— Task brief —
From the records below, determine the number of lines containing "level". Output that number alone.

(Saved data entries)
○ ○ ○

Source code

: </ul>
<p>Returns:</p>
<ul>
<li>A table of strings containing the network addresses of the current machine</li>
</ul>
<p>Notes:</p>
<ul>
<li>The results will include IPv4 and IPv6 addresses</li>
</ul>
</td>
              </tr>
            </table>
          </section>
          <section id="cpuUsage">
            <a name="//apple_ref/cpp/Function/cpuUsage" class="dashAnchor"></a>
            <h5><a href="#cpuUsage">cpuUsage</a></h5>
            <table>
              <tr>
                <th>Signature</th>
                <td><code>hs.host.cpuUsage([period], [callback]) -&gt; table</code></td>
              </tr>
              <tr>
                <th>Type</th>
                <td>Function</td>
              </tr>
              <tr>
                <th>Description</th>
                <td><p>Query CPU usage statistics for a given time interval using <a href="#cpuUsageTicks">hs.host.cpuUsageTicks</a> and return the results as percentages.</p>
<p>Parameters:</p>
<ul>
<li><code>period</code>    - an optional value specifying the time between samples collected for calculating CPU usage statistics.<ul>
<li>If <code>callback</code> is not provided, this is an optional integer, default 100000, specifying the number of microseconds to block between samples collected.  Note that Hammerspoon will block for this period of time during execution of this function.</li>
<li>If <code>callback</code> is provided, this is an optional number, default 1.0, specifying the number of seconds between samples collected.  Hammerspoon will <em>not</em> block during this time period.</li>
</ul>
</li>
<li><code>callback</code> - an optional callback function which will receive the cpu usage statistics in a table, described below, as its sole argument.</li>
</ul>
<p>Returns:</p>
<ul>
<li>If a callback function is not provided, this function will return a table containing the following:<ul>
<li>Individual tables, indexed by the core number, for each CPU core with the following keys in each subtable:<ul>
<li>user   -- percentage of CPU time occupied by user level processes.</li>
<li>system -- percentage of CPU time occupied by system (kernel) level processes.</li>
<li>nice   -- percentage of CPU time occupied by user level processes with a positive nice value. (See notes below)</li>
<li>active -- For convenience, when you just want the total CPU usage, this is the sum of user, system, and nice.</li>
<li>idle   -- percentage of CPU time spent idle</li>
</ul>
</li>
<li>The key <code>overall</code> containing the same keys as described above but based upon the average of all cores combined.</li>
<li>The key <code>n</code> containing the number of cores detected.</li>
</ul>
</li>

○ ○ ○

— Expected output —
3